Joe Biden's test came back negative. Could it be too early, though, for the test to be definitive?
The answer is yes. So it will be important that he has follow-up tests. It takes a few days of incubation period for the virus to replicate enough in order to have a positive test. So if the vice president's exposure was through the debate, having a negative test today is certainly more reassuring than a positive test, but he would not be out of the woods. You'd want to see tests for another several days.
Biden's risk should be extremely low. First of all, he's been extraordinarily careful for the entire time. In terms of the debate itself, I didn't see a measurement, but it looked like he was standing 15 to 20 feet away, which is generally, although not 100%, a safe distance.
What effect do you think this will have on the next planned debates? The next one, conducted in a town hall format, is scheduled for Oct. 15.
I think they'll pay more attention to the risk of the virus in any kind of public gathering, so I imagine the rules will be somewhat different in terms of additional spacing. And certainly everybody in the audience will wear masks.
You know, it's a little bit hard to say in terms of future presidential debates, because the president has symptoms now. In general, we say that two weeks after the onset of symptoms, you are no longer infectious, even if you are continuing to test positive.
In the beginning, we saw people with persistently positive viral tests for weeks and weeks and wondered if they were still infectious. And the evidence is really quite clear that a couple of weeks out, you're no longer infectious, even though you may still test positive because you have the virus.
But certainly for the next two weeks, the president needs to be in absolutely strict quarantine. It would be public health malpractice to do an in-person debate within a couple of weeks of someone developing the coronavirus.
In a study released this week, Cornell University researchers found that President Trump is "likely the largest driver" of COVID-19 misinformation. What has been the president's effect on public health?
We can feel sympathy for the person and still feel like this pandemic has been mishandled at a national level. And the source of much of that is the president; there's just no two ways about it.
It's very hard to look at his responses all the way through and see anything good about them. Really, under any estimate that I can come up, with that has cost tens of thousands of lives.
We look at San Francisco, which just had its 100th death last week from COVID. If the entire country had our death rate, we would have had 165,000 fewer deaths. In San Francisco, our bodies are exactly the same, and the virus is exactly the same. But in an area where there was good political leadership and where the people wore masks and paid attention to the science, that is the kind of difference that could have been made.
I believe that had there been presidential leadership, as I think we would have expected — coming out early saying this is serious, here's what you need to do, the kind of thing that he obviously knew about according to his discussions with Bob Woodward — I believe that we would have had tens of thousands if not 100,000 or more fewer deaths.
I try to be fair and say this would have been bad under anyone's watch. It would've been a major challenge to the system, and people would have died. But it didn't have to be like this and doesn't have to be like this.
You know, as people have mapped out and gamed out what a pandemic would look like over the last 20, 30, 40 years, there was no scenario in which the federal government would have become part of the problem, would have been the source of misinformation, would have shackled the main agency responsible for prevention and educating people about what to do. That was not on the list of things that we needed to worry about.

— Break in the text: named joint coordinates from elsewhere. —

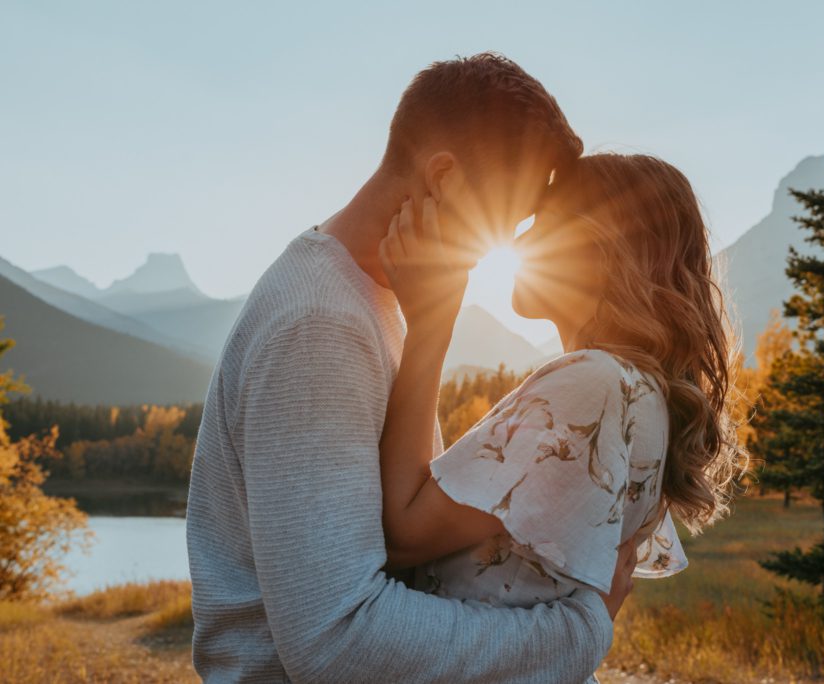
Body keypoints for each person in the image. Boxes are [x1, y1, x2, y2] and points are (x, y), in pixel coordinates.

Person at [185, 53, 639, 683]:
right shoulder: (321, 324)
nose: (511, 240)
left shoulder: (377, 302)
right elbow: (337, 641)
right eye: (512, 214)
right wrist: (579, 631)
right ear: (445, 178)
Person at [376, 152, 751, 683]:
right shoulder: (639, 393)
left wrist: (431, 322)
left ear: (603, 247)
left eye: (544, 224)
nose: (521, 243)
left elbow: (404, 534)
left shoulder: (592, 384)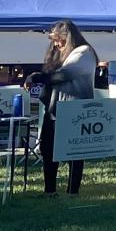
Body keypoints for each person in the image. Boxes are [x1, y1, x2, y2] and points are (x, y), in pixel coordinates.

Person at [30, 20, 98, 196]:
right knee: (48, 149)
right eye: (54, 40)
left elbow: (65, 74)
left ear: (68, 38)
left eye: (59, 40)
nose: (56, 44)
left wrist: (37, 77)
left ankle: (72, 191)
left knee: (74, 151)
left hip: (74, 108)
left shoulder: (84, 52)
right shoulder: (61, 53)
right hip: (54, 108)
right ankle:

What effect do you think President Trump's contracting the virus will have on public health going forward?
If there's any good that comes out of this, it will be that people who did not take this seriously will take it more seriously. You know, if the president can get it, anybody can get it.
There sometimes is this feeling that we're out of the woods. It's just clearly not true. The virus hasn't changed in a material way over the course of eight or nine months, and neither have we. We are all susceptible.
What's remarkable is we know the things that one needs to do to lower your chance of contracting the coronavirus. And unfortunately, the president has doubled down on not doing those things. Obviously we wish him well. But there was a lot of foolish behavior that went into this.
A lot will hinge on how he does. If he has a mild case, he may feel a little bit crummy for a few days or a week or so and be back to normal. And you wonder what will come out of the politics of that if he recovers. There is also a decent chance that he will do poorly.
Can we say that this finally puts to rest the idea that hydroxychloroquine can indeed be a prophylactic? The president took it for weeks and swore by it.
What puts that idea to rest is the fact that there have been more than a dozen studies on that question. But no, I think it's hazardous to use single-case patient examples. That's part of what gets the president in trouble: He sees a case where the patient miraculously got better. And the next thing you know, he's touting it as a cure. That's why we need science. The fact that he may have been taking hydroxychloroquine and he still got sick is interesting, but to me not persuasive. What's persuasive is that it has been massively studied, and the evidence is quite clear that it does not work.